**Passage**
1. David Belcheff - January 2, 2006

Another problem with fill-in-the-bubble assessments is that they measure only the lowest levels of Bloom’s Taxonomy/convergent thinking skills (1+1=2, for you & me & her & him). It is matter of laziness on the part of adults: in order to measure the higher cognitive functions, namely critical and creative thinking/divergent thinking skills, the test scorer must use her or his own higher cognitive skills…. in other words, make judgment calls based on her or his own critical thinking and assessment tools based on her or his own creative thinking, something much messier than a neat little bubble. Throw in learning styles such as Howard Gardner’s 7 kinds of intelligence and similar conclusions regarding the goals of education, and the task of assessment becomes exponentially more daunting – or exciting and challenging, depending on how you view it. We are barely at the stage of discerning between students’ abilities to read words and comprehend their meaning… get us out of here, please.
A plethora of studies that include solid longitudinal research all find links between a strong foundation in the arts and humanities and high test scores, yet the baseless perception that such curriculum is frivolous or at best a “luxury” persists. The whats & hows of testing will (must) change with advances in technology, but only policies based on an honest look at how children learn and how the higher cognitive functions can fairly be assessed will lead us out of this bubble-test nightmare that is leaching the love of learning right out of our children.

**Task 1**
Answer these from the comment on testing:
(a) Which levels of Bloom's Taxonomy do fill-in-the-bubble assessments measure?
(b) How many kinds of intelligence does the comment attribute to Howard Gardner?
(c) What do the studies it mentions find links between?
**Task 2**
Transcribe the comment on testing word for word from "A plethora of" to "of our children.".

**Dataset excerpt**
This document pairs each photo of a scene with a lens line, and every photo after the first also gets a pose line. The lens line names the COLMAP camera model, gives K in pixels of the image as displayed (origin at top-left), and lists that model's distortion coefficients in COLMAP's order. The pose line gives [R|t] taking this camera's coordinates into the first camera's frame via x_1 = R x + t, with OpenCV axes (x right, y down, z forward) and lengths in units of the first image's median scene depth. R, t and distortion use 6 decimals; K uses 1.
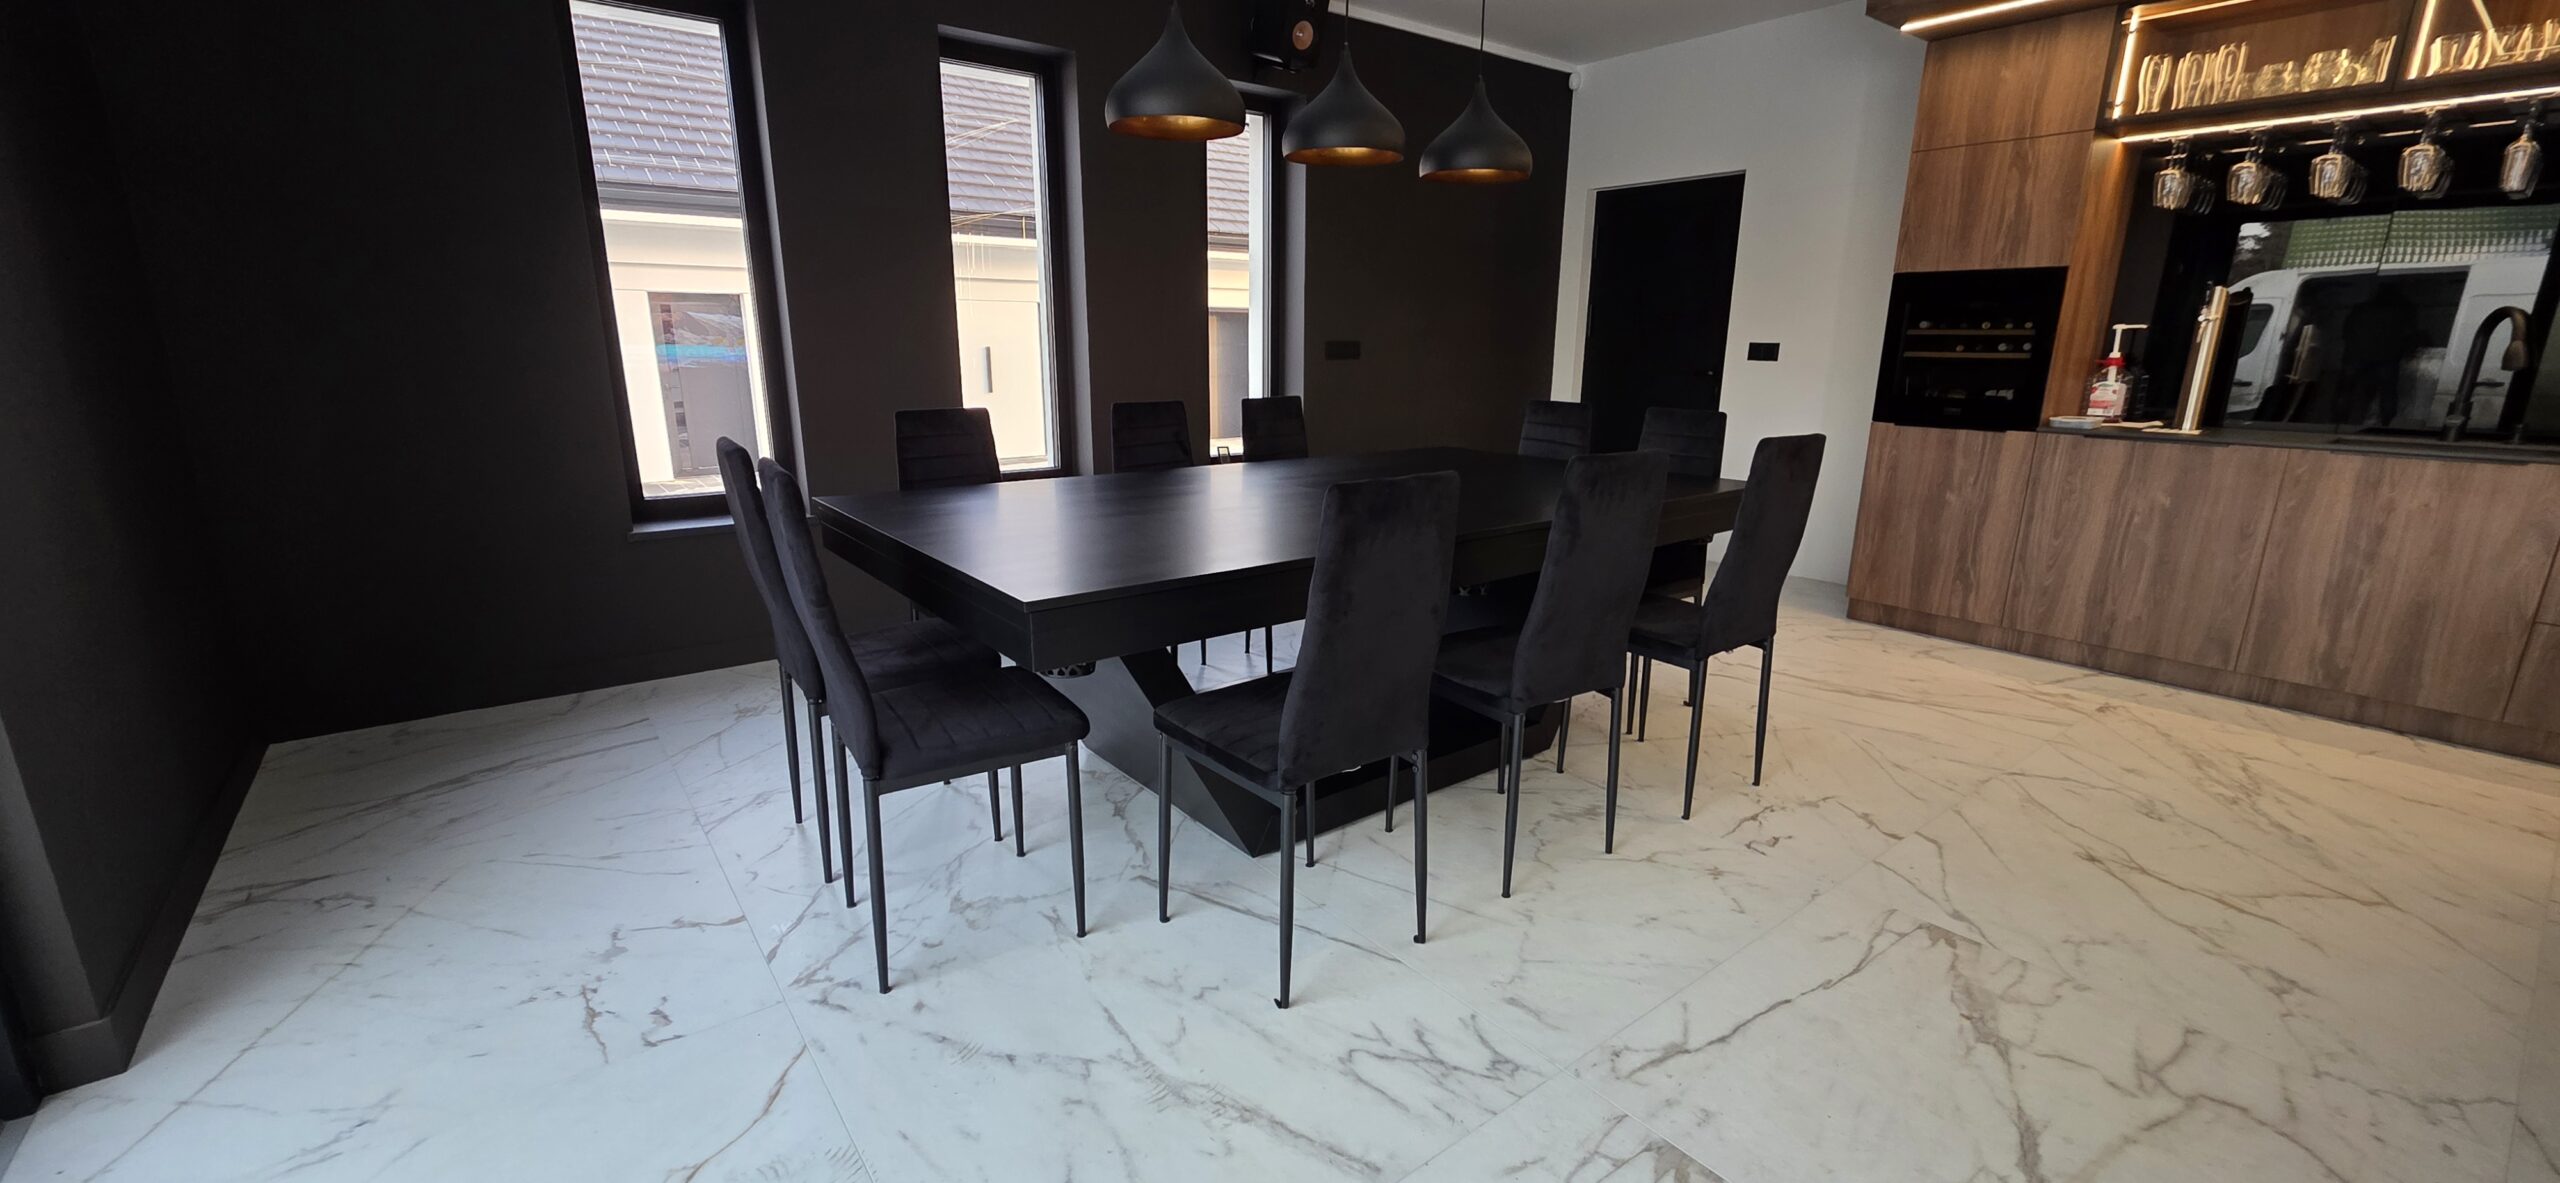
lens RADIAL K [[1018.4, 0, 1282.5], [0, 1018.4, 589.9], [0, 0, 1]] dist [0.002487, 0.001034]
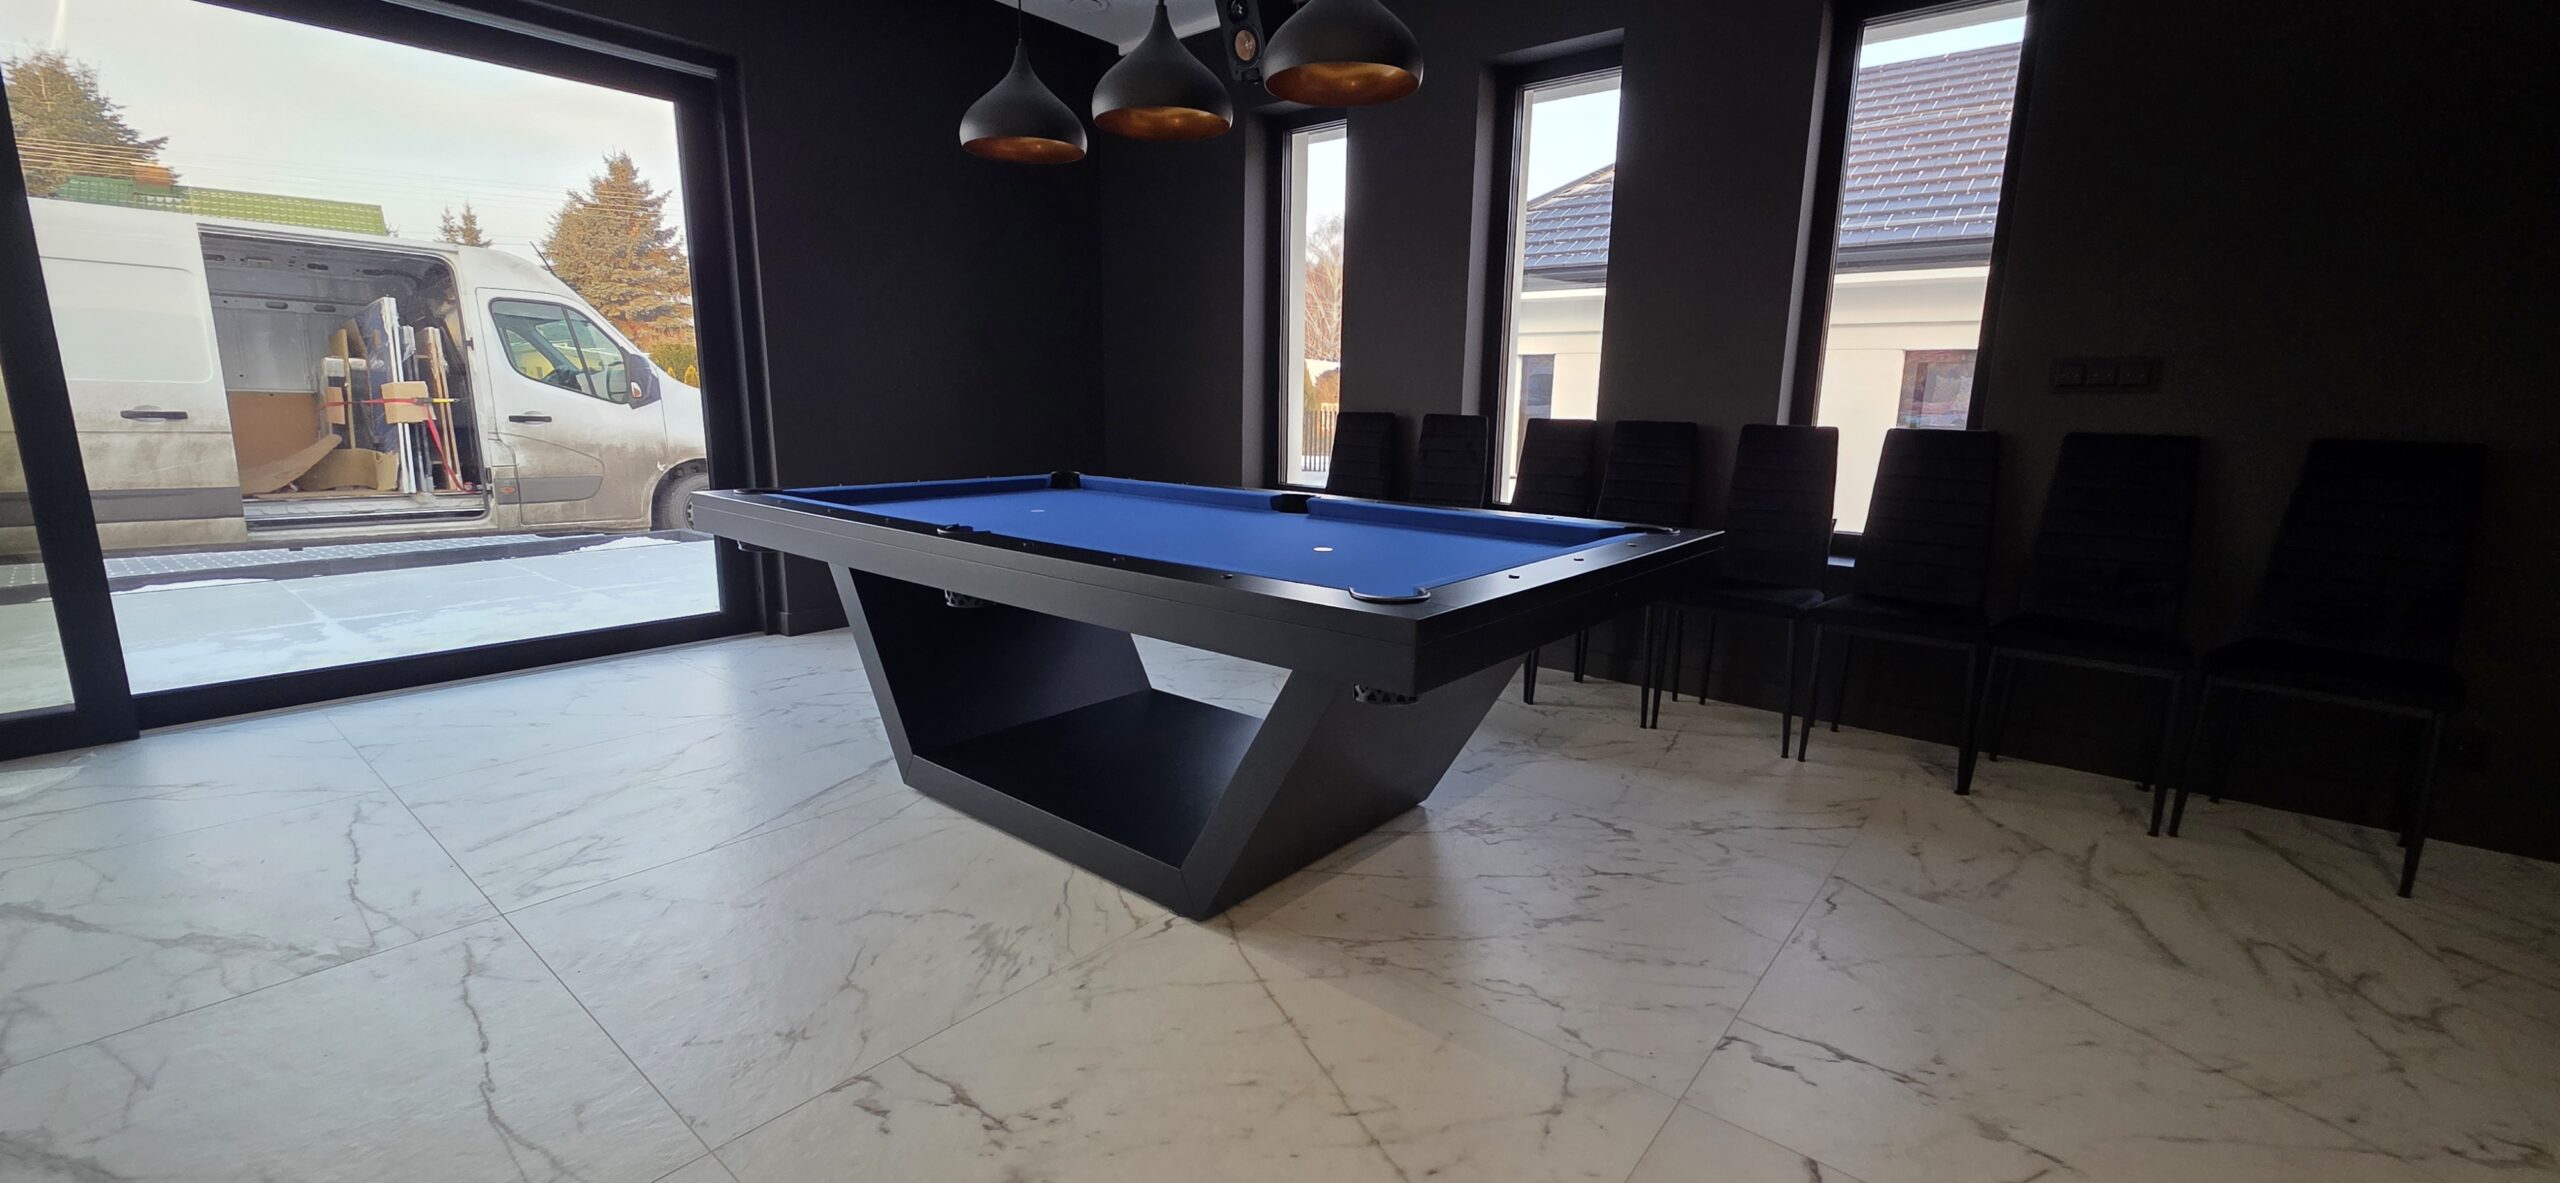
lens RADIAL K [[1018.4, 0, 1290.4], [0, 1018.4, 586.1], [0, 0, 1]] dist [0.002487, 0.001034]
pose [[0.217791, 0.176538, -0.959897, 0.699990], [-0.248158, 0.961199, 0.120473, -0.120633], [0.943920, 0.211968, 0.253150, 0.671481]]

**Answer space 1**
(a) Only the lowest levels: convergent thinking skills.
(b) Seven.
(c) A strong foundation in the arts and humanities and high test scores.

**Answer space 2**
A plethora of studies that include solid longitudinal research all find links between a strong foundation in the arts and humanities and high test scores, yet the baseless perception that such curriculum is frivolous or at best a “luxury” persists. The whats & hows of testing will (must) change with advances in technology, but only policies based on an honest look at how children learn and how the higher cognitive functions can fairly be assessed will lead us out of this bubble-test nightmare that is leaching the love of learning right out of our children.